Is there a formula I can use when I have sums such as these that can help me compute the derivative quickly without having to separate into so many individual summations? Particularly what makes it difficult is that there are at least two occurrences of the variable $X$ with given indices and the indices summed over for the different occurrences are not the same indices.
The reason I ask is this was presented as a single step in a solution and I'm curious if there is another way besides the way I did it which was very time consuming.
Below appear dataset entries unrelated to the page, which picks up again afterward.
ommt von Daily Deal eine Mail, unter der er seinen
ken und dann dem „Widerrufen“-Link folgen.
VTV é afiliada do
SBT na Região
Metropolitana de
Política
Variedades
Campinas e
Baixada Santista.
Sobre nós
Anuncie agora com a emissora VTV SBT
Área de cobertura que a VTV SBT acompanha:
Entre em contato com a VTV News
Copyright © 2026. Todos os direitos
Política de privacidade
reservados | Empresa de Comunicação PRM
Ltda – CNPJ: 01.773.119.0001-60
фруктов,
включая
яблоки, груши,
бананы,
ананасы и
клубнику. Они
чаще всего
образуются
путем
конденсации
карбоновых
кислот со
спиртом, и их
EDIT: For example in computing the derivative of $Tr\{X^TXX^TX\}$ with respect to $X$, which I've been working through, I have eight summations. It would be great if there was a better way.
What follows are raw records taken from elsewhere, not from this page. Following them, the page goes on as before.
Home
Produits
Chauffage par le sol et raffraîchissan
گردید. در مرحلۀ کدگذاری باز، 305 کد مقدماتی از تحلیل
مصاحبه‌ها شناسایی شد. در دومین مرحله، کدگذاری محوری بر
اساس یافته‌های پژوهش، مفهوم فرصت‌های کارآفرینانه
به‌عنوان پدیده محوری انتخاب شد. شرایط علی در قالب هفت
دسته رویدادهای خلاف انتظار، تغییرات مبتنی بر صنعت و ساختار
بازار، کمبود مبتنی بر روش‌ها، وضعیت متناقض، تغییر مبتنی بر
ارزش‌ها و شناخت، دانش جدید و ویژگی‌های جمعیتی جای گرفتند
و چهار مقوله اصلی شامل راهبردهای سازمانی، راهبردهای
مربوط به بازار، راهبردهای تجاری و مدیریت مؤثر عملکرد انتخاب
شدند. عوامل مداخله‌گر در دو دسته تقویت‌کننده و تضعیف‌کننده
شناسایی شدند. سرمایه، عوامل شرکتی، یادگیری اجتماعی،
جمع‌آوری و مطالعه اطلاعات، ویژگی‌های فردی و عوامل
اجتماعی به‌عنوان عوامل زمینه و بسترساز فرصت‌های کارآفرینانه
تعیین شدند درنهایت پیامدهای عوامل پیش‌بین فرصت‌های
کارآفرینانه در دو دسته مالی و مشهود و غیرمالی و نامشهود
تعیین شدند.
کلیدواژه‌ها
Getting a handle on how to use the total derivative can knock these problems over in a flash.
Let $f \colon M_n(\mathbb{R}) \to M_n(\mathbb{R})$ be the function $f(X) = X^T C X N$. Then its derivative at $X \in M_n(\mathbb{R})$ in the direction $D \in M_n(\mathbb{R})$ can be found as the coefficient of $t$ in $$ \begin{aligned} f(X + tD) &= (X + tM)^T C (X + tD) N \\ &= f(X) + t(D^T C X N + X^T C D N) + t^2(...), \end{aligned} $$ hence $df_X(D) = D^T C X N + X^T C D N$. The derivative of the trace function is $d \operatorname{tr}_X(D) = \operatorname{tr}(D)$, so by the chain rule we get that $$ d(\operatorname{tr} \circ f)_X = \operatorname{tr}(D^T C X N) + \operatorname{tr}(X^T C D N).$$ To take the partial derivative with respect to $X_{ij}$, we really mean to take the total derivative at the point $X$, evaluated on the coordinate matrix $E_{ij}$: $$ \begin{aligned} d(\operatorname{tr} \circ f)_X: E_{ij} &\mapsto \operatorname{tr}(E_{ji} C X N) + \operatorname{tr}(X^T C E_{ij} N) \\ &= (C X N)_{ij} + (N X^T C)_{ij}. \end{aligned}$$